*SOAL YANG DIBERIKAN 1:* Ringkas paragraf dalam teks tentang NU dan politik yang diawali "Di balik pesona politiknya" menjadi versi yang lebih pendek tanpa menghilangkan fakta utamanya.

━━ DOKUMEN SUMBER ━━

Nadhlatul Ulama’ (NU) memang selalu menjadi ormas primadona dan seksi dalam setiap momentum politik di Indonesia. Khususnya, di Jawa Timur, banyak kandidat politik, baik eksekutif maupun legislatif, tiba-tiba merasa paling NU. Sepertinya tidak mungkin ada calon yang terpilih tanpa dukungannya. Tidak mengherankan, jika “merasa nahdliyah” bukan hanya diwacanakan oleh aktor-aktor partai yang lahir dari NU saja. Partai-partai nasionalis, demokratis bahkan yang dikenal mayoritas dihuni oleh kader beda ormas pun, juga sering ditemukan berupaya ber-NU ria. Entah apa yang menyebabkan seprimadona itu? Yang pasti, hingga saat ini, penulis yang juga warga nahdliyah Jawa Timur, juga bingung. Pasalnya, pesona NU kadang berlebihan dan memberatkan bahkan menyebabkan pecah belah.
NU Berbudaya Konflik?
Di balik pesona politiknya, tentu ada godaan yang pasti menghantui. “Merasa Nahdliyah” seperti memiliki istri yang amat cantik. Perlu kerja keras untuk menghidupi dan menjaganya. Pesona NU yang lahir dari kebesaran dan kemewahan budaya warganya, telah memikat seluruh mata para aktor politik. Bukan hanya dalam kacamata politik nasional atau pihak eksternal, aktor politik internal NU pun sering goyah iman dan terlibat konflik karena pesona NU sendiri. Jadi, sebenarnya perjuangan para ulama’ dan mu’assis NU terdahulu tidak hanya meninggalkan kemewahan saja, tapi juga mewariskan perkerjaan yang amat berat.

━━━
━━ CATATAN YANG DITAMPILKAN ━━

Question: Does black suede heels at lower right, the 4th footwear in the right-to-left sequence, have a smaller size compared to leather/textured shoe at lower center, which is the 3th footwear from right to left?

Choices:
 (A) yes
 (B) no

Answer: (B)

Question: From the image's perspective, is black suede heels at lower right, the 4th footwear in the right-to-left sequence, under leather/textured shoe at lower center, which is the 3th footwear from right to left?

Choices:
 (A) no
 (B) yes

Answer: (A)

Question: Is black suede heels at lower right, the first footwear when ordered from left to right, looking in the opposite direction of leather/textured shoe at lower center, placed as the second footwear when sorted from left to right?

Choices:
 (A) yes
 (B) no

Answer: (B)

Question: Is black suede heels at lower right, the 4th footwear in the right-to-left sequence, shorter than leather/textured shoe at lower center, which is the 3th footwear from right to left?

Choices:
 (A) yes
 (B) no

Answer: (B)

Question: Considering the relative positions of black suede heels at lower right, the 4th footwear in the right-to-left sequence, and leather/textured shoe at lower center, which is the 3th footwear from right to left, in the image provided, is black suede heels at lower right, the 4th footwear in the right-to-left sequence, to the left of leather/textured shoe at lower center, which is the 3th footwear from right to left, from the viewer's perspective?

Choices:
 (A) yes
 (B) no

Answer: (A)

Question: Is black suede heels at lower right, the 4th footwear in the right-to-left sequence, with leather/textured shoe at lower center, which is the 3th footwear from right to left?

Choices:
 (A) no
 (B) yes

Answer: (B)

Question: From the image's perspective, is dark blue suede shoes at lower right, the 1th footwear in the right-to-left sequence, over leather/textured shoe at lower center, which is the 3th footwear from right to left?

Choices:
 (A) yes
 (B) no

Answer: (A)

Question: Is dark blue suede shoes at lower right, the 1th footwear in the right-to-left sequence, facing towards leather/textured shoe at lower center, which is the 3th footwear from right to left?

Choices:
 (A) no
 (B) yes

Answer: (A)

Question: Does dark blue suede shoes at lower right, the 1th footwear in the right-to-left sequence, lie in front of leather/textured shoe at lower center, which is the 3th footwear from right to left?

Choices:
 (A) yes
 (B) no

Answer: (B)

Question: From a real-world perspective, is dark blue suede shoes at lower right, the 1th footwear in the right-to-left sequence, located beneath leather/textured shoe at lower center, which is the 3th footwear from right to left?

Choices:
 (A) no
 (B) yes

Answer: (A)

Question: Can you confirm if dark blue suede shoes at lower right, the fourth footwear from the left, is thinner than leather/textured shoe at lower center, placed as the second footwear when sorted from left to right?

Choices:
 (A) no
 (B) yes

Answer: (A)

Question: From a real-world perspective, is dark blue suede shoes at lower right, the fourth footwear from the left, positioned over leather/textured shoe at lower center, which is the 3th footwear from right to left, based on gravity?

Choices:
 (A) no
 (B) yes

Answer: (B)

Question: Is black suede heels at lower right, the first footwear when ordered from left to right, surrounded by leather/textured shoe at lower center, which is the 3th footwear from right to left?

━━━

*SOAL YANG DIBERIKAN 2:* Susun sebagai daftar bernomor semua baris catatan, mulai dari baris yang memuat "right-to-left sequence, shorter" hingga baris yang memuat "right-to-left sequence, with". Kedua baris itu ikut dicantumkan, sedangkan baris kosong dilewati.

*JAWABAN LATIHAN 1:* Pesona politik NU selalu disertai godaan. "Merasa nahdliyah" diibaratkan seperti memiliki istri yang amat cantik, yang perlu kerja keras untuk dihidupi dan dijaga. Pesona NU lahir dari kebesaran dan kemewahan budaya warganya dan telah memikat semua aktor politik. Yang terpikat bukan hanya pihak eksternal, tetapi juga aktor politik internal NU, yang sering goyah iman dan terlibat konflik karenanya. Karena itu, para ulama' dan mu'assis NU terdahulu tidak hanya meninggalkan kemewahan, tetapi juga mewariskan pekerjaan yang amat berat.

*JAWABAN LATIHAN 2:*
1. Question: Is black suede heels at lower right, the 4th footwear in the right-to-left sequence, shorter than leather/textured shoe at lower center, which is the 3th footwear from right to left?
2. Choices:
3.  (A) yes
4.  (B) no
5. Answer: (B)
6. Question: Considering the relative positions of black suede heels at lower right, the 4th footwear in the right-to-left sequence, and leather/textured shoe at lower center, which is the 3th footwear from right to left, in the image provided, is black suede heels at lower right, the 4th footwear in the right-to-left sequence, to the left of leather/textured shoe at lower center, which is the 3th footwear from right to left, from the viewer's perspective?
7. Choices:
8.  (A) yes
9.  (B) no
10. Answer: (A)
11. Question: Is black suede heels at lower right, the 4th footwear in the right-to-left sequence, with leather/textured shoe at lower center, which is the 3th footwear from right to left?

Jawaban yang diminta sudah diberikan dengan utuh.